Job: Spot each line in the records below where the word "AutoSlim" occurs, then copy it.
BEGIN Extracted information
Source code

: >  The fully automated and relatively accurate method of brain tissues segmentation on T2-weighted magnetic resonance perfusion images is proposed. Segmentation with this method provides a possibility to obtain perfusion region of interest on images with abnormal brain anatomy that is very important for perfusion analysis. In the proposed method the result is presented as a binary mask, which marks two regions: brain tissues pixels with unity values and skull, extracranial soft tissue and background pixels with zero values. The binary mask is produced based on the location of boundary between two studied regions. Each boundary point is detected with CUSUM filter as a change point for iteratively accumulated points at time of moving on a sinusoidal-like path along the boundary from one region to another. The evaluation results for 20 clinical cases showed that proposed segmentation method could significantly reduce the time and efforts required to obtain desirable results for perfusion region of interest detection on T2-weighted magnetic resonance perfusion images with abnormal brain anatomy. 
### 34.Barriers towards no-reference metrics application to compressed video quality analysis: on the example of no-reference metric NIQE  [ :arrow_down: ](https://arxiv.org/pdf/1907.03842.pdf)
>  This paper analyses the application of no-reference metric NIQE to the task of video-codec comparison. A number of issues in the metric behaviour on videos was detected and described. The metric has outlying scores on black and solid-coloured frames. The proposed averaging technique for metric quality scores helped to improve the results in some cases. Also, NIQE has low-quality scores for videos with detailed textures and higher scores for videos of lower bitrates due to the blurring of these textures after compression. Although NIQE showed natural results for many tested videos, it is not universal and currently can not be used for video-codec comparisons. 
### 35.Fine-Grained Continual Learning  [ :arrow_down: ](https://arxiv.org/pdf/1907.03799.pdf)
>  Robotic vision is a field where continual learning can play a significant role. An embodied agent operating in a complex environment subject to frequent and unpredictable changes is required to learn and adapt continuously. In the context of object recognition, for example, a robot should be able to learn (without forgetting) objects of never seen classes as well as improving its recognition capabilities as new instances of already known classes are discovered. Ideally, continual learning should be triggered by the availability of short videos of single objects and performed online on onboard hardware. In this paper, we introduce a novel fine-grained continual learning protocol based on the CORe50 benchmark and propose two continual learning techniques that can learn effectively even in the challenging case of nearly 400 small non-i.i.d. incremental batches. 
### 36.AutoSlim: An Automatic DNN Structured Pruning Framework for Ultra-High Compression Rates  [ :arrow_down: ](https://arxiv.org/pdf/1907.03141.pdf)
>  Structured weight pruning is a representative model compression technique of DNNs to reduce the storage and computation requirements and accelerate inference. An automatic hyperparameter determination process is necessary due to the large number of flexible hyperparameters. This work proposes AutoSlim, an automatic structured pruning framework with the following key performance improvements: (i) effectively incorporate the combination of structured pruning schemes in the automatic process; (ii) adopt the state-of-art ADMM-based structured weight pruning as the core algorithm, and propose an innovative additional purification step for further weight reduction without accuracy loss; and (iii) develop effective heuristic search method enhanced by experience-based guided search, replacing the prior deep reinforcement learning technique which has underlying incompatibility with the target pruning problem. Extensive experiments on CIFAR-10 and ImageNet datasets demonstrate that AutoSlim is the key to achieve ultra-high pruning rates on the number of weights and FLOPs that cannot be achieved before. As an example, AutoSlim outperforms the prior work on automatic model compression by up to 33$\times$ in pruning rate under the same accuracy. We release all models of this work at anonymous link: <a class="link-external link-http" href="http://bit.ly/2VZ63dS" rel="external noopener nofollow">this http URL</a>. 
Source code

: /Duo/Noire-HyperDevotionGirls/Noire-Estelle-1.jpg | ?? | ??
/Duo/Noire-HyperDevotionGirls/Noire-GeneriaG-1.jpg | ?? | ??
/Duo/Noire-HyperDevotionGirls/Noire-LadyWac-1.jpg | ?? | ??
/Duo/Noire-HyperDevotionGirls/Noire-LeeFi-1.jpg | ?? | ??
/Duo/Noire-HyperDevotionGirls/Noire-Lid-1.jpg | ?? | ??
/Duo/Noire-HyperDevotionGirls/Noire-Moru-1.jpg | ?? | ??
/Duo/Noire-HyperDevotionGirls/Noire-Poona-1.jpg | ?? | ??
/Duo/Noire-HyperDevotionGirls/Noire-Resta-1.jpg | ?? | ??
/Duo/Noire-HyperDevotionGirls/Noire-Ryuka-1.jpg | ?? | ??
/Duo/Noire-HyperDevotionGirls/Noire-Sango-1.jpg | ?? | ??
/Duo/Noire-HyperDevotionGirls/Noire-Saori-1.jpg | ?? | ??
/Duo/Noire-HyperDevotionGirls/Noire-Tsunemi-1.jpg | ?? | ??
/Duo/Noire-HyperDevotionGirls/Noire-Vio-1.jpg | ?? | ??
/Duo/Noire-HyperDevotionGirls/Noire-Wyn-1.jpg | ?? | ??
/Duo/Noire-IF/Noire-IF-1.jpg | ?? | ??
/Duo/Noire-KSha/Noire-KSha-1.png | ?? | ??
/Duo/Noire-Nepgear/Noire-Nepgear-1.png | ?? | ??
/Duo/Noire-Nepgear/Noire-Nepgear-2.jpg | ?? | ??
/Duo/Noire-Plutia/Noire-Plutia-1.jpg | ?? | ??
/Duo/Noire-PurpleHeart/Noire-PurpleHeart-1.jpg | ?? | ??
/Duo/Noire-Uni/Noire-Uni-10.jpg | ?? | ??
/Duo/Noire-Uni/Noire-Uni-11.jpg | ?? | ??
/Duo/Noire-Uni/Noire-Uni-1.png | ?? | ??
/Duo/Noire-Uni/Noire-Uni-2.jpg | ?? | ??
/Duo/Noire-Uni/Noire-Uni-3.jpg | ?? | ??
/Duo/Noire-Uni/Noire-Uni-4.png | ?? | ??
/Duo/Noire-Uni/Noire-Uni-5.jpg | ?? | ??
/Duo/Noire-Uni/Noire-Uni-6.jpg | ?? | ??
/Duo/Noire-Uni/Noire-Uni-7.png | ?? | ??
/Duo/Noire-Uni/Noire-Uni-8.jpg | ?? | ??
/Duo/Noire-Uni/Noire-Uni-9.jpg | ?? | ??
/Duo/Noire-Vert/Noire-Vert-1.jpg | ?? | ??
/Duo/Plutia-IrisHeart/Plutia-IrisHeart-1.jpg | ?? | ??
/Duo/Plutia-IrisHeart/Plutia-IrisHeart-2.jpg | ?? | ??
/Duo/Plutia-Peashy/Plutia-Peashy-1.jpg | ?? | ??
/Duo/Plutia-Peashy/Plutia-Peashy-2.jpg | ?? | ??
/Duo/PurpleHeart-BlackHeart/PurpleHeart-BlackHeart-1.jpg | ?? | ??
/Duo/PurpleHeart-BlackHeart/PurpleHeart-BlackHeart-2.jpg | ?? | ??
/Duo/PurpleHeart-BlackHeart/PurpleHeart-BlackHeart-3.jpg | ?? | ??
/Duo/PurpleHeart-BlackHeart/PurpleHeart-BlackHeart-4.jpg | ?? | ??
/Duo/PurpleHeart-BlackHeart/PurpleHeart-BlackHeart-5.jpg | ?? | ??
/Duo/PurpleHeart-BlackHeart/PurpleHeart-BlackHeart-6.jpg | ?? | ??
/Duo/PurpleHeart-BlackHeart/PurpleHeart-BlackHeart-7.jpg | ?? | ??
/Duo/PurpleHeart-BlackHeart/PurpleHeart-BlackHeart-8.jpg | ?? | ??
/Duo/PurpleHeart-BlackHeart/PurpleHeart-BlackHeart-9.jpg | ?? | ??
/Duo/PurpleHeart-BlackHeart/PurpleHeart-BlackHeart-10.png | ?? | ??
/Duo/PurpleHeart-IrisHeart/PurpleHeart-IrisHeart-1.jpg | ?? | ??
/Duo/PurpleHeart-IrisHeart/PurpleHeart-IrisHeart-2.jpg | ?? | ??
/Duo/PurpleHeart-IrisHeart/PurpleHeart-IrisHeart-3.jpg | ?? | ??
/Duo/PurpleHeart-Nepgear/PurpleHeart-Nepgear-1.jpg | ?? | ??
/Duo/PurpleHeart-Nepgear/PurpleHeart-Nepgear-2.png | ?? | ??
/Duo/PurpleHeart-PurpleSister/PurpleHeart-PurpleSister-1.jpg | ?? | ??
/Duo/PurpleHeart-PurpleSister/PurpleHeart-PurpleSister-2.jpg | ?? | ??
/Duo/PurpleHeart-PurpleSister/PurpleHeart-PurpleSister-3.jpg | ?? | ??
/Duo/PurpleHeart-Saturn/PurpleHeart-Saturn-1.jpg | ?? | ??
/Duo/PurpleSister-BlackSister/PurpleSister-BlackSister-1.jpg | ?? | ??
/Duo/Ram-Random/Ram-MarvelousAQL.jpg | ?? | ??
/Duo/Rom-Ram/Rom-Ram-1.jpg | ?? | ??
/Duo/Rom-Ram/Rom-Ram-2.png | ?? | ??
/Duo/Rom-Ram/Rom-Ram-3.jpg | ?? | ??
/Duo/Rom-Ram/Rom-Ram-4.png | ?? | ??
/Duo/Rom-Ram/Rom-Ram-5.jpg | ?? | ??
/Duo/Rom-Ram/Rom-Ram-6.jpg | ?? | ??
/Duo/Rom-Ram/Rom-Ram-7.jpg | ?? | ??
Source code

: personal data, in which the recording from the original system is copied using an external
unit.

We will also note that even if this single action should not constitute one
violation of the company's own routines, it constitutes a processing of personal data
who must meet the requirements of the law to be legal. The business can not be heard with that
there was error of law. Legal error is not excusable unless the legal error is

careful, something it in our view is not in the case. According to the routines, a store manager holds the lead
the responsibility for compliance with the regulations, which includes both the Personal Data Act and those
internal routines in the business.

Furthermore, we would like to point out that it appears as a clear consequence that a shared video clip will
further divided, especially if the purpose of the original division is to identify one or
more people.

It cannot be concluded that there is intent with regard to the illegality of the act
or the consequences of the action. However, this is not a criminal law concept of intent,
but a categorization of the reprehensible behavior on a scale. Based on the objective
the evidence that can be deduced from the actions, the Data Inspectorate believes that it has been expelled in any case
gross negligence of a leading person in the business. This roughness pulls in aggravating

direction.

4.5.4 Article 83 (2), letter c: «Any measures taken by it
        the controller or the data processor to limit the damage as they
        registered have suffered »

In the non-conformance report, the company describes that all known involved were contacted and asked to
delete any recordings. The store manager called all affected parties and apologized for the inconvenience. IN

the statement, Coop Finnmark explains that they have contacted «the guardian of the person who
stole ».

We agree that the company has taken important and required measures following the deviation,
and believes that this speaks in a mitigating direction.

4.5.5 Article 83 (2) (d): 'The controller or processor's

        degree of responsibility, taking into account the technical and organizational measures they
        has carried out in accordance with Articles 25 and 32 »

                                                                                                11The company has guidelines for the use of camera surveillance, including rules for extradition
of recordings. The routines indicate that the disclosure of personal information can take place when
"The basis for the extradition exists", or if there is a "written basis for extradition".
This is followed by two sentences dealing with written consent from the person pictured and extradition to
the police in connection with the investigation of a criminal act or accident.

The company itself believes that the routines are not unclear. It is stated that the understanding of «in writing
END Extracted information
Solution below:
### 36.AutoSlim: An Automatic DNN Structured Pruning Framework for Ultra-High Compression Rates  [ :arrow_down: ](https://arxiv.org/pdf/1907.03141.pdf)
>  Structured weight pruning is a representative model compression technique of DNNs to reduce the storage and computation requirements and accelerate inference. An automatic hyperparameter determination process is necessary due to the large number of flexible hyperparameters. This work proposes AutoSlim, an automatic structured pruning framework with the following key performance improvements: (i) effectively incorporate the combination of structured pruning schemes in the automatic process; (ii) adopt the state-of-art ADMM-based structured weight pruning as the core algorithm, and propose an innovative additional purification step for further weight reduction without accuracy loss; and (iii) develop effective heuristic search method enhanced by experience-based guided search, replacing the prior deep reinforcement learning technique which has underlying incompatibility with the target pruning problem. Extensive experiments on CIFAR-10 and ImageNet datasets demonstrate that AutoSlim is the key to achieve ultra-high pruning rates on the number of weights and FLOPs that cannot be achieved before. As an example, AutoSlim outperforms the prior work on automatic model compression by up to 33$\times$ in pruning rate under the same accuracy. We release all models of this work at anonymous link: <a class="link-external link-http" href="http://bit.ly/2VZ63dS" rel="external noopener nofollow">this http URL</a>. 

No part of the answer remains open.